It has been about a month since the last earnings report for ON Semiconductor Corporation ON. Shares have added about 2.5% in that time frame, outperforming the market.
Will the recent positive trend continue leading up to the stock's next earnings release, or is it due for a pullback? Before we dive into how investors and analysts have reacted as of late, let's take a quick look at its most recent earnings report in order to get a better handle on the important catalysts.
ON Semi posted fourth-quarter 2016 reported earnings of $0.26 per share that compared favorably with the year-ago earnings of $0.13 as well as third-quarter earnings of $0.02. Notably, the company exceeded its own revenue and margin guidance for the fourth-quarter of 2016.

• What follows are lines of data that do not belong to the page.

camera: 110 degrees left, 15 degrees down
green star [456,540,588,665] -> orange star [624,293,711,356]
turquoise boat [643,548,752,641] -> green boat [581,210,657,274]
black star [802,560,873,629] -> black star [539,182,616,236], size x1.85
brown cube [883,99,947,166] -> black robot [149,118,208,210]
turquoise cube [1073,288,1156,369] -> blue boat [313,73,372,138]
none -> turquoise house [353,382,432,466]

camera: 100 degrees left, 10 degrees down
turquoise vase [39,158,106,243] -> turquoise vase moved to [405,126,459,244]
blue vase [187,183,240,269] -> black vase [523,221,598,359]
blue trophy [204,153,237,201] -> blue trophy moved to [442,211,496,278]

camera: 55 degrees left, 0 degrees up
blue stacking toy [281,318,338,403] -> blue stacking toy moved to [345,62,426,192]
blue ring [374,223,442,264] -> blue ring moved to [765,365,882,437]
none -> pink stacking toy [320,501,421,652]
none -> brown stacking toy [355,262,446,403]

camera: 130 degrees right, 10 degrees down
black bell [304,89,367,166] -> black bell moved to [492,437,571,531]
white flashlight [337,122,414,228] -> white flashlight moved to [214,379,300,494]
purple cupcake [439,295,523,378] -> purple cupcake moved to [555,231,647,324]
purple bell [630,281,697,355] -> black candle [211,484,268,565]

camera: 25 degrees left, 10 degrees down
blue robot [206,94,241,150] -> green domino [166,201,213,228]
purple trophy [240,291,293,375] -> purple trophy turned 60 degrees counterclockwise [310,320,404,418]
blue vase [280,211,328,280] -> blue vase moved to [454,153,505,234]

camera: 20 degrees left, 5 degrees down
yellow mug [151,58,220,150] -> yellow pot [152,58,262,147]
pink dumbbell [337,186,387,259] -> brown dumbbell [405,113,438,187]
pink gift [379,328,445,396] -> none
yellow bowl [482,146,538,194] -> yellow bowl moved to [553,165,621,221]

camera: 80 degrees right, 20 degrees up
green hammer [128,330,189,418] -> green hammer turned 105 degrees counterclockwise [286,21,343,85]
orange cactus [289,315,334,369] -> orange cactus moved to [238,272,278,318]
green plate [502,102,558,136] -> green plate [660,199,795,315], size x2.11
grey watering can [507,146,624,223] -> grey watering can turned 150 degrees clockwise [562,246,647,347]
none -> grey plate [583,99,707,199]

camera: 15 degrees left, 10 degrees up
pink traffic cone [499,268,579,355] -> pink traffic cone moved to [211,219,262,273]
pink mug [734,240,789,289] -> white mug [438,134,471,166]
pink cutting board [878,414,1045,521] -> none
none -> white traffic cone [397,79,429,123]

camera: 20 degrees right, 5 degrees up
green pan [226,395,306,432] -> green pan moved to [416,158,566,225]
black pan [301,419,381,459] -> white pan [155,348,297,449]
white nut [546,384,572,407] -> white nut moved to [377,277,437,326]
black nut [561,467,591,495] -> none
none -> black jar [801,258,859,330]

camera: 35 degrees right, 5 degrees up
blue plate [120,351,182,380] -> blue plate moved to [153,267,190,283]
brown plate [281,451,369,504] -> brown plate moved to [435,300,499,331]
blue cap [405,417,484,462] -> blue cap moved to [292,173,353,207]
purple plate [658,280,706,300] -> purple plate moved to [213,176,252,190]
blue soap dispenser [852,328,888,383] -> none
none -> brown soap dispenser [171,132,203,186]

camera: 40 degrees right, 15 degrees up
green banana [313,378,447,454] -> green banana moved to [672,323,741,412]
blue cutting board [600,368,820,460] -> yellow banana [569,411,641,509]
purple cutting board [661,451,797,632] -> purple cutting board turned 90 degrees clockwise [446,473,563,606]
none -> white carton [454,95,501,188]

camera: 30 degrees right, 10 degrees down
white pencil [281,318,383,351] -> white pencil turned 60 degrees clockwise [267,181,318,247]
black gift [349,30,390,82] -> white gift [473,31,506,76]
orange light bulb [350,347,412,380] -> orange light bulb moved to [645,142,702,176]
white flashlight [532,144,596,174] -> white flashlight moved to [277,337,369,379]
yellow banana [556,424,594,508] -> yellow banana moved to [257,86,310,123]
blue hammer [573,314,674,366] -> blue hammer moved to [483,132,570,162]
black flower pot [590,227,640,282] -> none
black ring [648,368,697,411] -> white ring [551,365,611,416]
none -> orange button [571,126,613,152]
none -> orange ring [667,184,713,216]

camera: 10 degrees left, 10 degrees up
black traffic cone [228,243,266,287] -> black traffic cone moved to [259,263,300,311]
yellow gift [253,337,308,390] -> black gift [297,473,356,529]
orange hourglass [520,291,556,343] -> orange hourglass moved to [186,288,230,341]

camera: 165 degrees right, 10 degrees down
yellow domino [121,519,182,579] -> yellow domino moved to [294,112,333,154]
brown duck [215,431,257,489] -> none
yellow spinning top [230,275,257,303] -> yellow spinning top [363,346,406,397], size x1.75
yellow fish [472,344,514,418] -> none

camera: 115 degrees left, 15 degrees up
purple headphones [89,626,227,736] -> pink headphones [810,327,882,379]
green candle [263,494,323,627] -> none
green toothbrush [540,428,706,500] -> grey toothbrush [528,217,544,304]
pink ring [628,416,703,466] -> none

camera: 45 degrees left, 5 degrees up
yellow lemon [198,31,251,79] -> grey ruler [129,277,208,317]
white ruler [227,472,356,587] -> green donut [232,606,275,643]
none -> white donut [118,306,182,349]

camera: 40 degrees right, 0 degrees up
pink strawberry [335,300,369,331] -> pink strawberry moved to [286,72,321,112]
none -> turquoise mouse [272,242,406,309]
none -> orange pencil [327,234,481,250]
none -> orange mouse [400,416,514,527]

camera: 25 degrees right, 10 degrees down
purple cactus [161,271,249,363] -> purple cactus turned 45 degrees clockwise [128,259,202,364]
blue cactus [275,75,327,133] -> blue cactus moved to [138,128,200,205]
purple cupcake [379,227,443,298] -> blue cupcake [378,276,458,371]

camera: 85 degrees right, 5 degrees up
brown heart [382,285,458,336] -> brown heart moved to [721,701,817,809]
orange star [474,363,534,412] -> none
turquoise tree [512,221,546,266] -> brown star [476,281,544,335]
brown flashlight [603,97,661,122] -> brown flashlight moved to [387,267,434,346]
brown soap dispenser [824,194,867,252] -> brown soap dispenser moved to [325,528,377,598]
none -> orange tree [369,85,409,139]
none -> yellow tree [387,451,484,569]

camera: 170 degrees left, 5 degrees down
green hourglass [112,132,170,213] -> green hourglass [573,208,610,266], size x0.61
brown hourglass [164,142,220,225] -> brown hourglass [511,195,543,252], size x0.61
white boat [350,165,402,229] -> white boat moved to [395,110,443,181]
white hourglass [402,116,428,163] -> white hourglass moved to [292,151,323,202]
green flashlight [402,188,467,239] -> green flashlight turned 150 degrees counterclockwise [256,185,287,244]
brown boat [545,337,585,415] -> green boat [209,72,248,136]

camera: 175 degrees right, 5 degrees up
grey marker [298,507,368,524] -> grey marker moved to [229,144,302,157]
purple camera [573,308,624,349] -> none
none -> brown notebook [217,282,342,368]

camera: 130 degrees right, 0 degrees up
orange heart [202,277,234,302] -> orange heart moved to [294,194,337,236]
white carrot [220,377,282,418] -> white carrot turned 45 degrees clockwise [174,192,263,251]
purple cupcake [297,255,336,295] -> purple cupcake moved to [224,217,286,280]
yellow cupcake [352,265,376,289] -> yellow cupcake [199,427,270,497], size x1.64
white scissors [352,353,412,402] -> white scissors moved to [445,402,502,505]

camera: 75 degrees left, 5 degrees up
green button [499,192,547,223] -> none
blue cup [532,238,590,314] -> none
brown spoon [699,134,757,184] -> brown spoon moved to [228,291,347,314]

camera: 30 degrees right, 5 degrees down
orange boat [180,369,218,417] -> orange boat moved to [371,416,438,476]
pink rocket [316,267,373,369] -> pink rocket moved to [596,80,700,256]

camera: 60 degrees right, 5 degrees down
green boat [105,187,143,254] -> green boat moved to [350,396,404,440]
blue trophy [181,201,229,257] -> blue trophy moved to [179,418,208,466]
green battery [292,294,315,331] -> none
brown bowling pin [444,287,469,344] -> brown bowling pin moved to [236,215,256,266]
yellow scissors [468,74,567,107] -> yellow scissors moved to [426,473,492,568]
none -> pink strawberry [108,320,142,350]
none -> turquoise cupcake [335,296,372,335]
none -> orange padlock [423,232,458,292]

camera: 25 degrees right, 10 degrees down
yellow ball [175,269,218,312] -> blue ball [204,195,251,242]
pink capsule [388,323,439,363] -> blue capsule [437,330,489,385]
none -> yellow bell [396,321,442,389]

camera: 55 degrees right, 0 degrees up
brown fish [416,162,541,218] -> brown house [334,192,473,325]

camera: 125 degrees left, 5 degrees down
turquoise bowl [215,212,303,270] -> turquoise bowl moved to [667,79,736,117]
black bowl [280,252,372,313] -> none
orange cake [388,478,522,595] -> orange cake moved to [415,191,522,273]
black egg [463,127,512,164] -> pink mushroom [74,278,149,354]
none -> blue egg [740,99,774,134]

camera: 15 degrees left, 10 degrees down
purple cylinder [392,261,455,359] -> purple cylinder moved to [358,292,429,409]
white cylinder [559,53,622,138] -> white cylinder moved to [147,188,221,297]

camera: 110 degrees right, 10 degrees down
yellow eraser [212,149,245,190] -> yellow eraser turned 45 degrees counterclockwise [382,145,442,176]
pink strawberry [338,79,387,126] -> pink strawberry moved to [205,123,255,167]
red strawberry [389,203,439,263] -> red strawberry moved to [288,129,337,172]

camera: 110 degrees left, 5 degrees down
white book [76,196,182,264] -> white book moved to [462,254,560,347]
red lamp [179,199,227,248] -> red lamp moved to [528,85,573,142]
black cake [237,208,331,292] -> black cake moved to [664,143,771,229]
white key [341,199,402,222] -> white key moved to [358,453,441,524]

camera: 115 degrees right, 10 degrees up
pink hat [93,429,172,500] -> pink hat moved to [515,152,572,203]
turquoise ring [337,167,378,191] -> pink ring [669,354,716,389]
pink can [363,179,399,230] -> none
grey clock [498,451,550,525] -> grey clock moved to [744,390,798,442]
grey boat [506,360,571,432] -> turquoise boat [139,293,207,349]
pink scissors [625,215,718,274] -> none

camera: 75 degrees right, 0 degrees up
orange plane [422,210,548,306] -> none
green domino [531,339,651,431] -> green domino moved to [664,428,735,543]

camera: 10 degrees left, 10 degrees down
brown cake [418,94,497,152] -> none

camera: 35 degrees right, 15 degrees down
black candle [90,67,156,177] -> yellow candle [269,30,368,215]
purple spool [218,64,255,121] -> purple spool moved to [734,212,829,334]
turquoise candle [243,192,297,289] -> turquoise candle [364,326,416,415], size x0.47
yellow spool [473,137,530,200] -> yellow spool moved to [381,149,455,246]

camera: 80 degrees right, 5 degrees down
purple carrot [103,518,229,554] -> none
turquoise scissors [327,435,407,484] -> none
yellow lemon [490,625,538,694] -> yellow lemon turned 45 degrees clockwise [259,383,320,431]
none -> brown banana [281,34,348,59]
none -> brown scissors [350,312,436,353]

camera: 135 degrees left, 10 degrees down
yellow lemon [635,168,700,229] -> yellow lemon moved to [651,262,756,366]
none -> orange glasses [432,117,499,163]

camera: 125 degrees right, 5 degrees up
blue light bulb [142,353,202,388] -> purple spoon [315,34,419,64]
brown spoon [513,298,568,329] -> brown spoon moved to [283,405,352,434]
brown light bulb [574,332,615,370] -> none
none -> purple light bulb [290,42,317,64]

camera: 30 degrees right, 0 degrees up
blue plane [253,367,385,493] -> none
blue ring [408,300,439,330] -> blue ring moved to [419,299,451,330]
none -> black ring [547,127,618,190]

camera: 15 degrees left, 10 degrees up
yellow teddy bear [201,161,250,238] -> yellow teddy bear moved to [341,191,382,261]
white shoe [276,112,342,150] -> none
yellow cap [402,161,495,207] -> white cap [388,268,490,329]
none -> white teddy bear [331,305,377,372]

ON Semi reported revenues of $1.261 billion, up 32.6% sequentially and 50.1% year over year. Notably, revenues beat the Zacks Consensus Estimate of $1.216 billion quite comfortably.
Revenue growth in the quarter was driven by strong progress of the Fairchild integration, solid execution of the company’s organic business and an improving demand environment for its products.
ON Semi currently has three business units namely – Power Solutions Group or PSG (contributed nearly $0.62 billion), Analog Solutions (contributed nearly $0.469 billion) and Image Sensor Group (contributed approximately $0.17 billion).
The company’s fourth-quarter revenues include a contribution of approximately $0.36 billion from Fairchild Semiconductor whose acquisition was closed on Sep 19, 2016. Overall, the revenue performance of ON Semi’s organic business as well as Fairchild improved substantially seasonally. The company’s organic business (excluding Fairchild) witnessed a 7% year-over-year increase in the fourth quarter.
Non GAAP gross margin was 35.2%, down 70 basis points (bps) sequentially but up 190 bps year over year. The year-over-year increase was largely driven by strong progress of the Fairchild integration as well as higher-than-expected revenues.
ON Semi incurred operating expenses of $0.29 billion, up 23.6% from the previous quarter and 57.5% from the year-ago quarter.
Non-GAAP operating margin was 12.9%, down 10 bps sequentially and 180 bps year over year.
Cash and cash equivalents were $1.03 billion at the end of the fourth quarter, increasing $0.15 billion sequentially and $0.41 billion on a year-over-year basis.
At the end of the reported quarter, ON Semiconductor had $3.1 billion in long-term debt, flat sequentially.
ON Semi expects first-quarter 2017 revenues in a range of $1.215 billion to $1.265 billion.
Non-GAAP gross margin is expected in the 34% to 36% range, while GAAP gross margin is expected in a range of 33.4% to 34.8%. Operating expenses, on a GAAP basis, are expected within $0.30 billion to $0.33 billion, and within $0.27 billion to $0.28 billion on a non-GAAP basis.
Note: The EPS data mentioned in the text of this section differs from the rest of report due to the difference in calculation or consideration of one-time items.
How Have Estimates Been Moving Since Then?
Following the release, investors have witnessed an upward trend in fresh estimates. There have been six revisions higher for the current quarter In the past month, the consensus estimate has shifted by 15.06% due to these changes.
ON Semiconductor Corporation Price and Consensus
ON Semiconductor Corporation Price and Consensus | ON Semiconductor Corporation Quote
At this time, ON Semiconductor's stock has an average Growth Score of 'C', however its Momentum is doing a lot better with an 'B'. Charting a somewhat similar path, the stock was allocated a grade of 'B' on the value side, putting it in the second quintile for this investment strategy.
Overall, the stock has an aggregate VGM Score of 'A'. If you aren't focused on one strategy, this score is the one you should be interested in.
Based on our scores, the stock is equally suitable for momentum and value investors while also being suitable for a lesser degree those looking for growth.
Estimates have been trending upward for the stock. The magnitude of these revisions also looks promising. It comes with little surprise that the stock has a Zacks Rank #1 (Strong Buy). We are expecting an above average return from the stock in the next few months.